### PROBLEM STATEMENT
Search the records below for "Moors"; copy each line that has it.

### RECORDS SHOWN
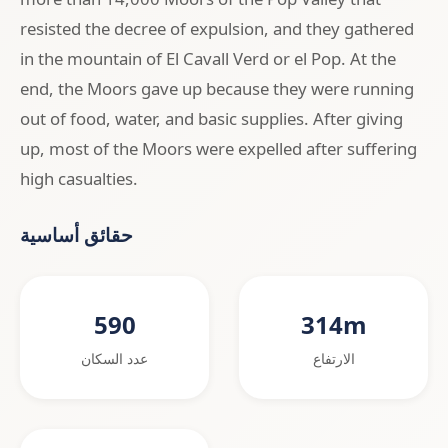
resisted the decree of expulsion, and they gathered
in the mountain of El Cavall Verd or el Pop. At the
end, the Moors gave up because they were running
out of food, water, and basic supplies. After giving
up, most of the Moors were expelled after suffering
high casualties.
حقائق أساسية
590
314m
الارتفاع
عدد السكان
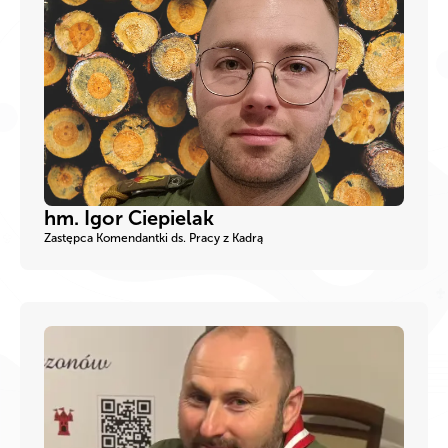
hm. Igor Ciepielak
Zastępca Komendantki ds. Pracy z Kadrą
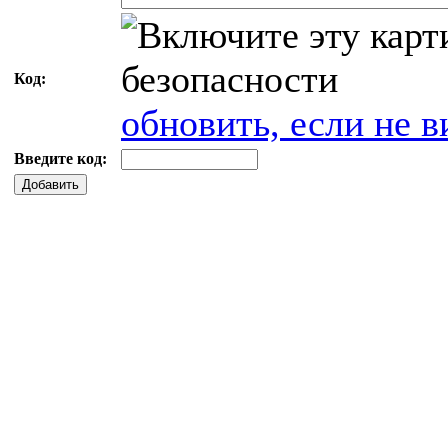
Код:
обновить, если не в
Введите код:
Добавить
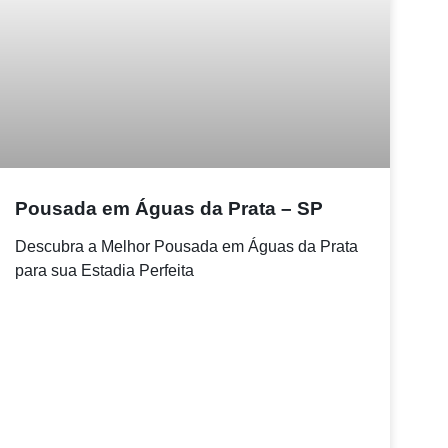
Pousada em Águas da Prata – SP
Descubra a Melhor Pousada em Águas da Prata
para sua Estadia Perfeita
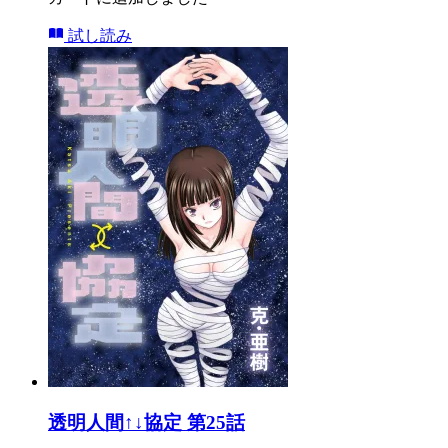
試し読み
透明人間↑↓協定 第25話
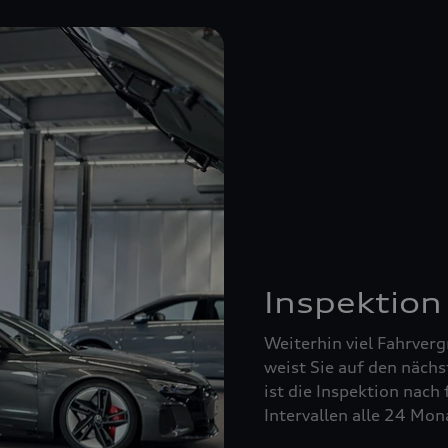
Inspektion
Weiterhin viel Fahrverg
weist Sie auf den nächs
ist die Inspektion nach 
Intervallen alle 24 Mo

### OUTPUT BELOW
end, the Moors gave up because they were running
up, most of the Moors were expelled after suffering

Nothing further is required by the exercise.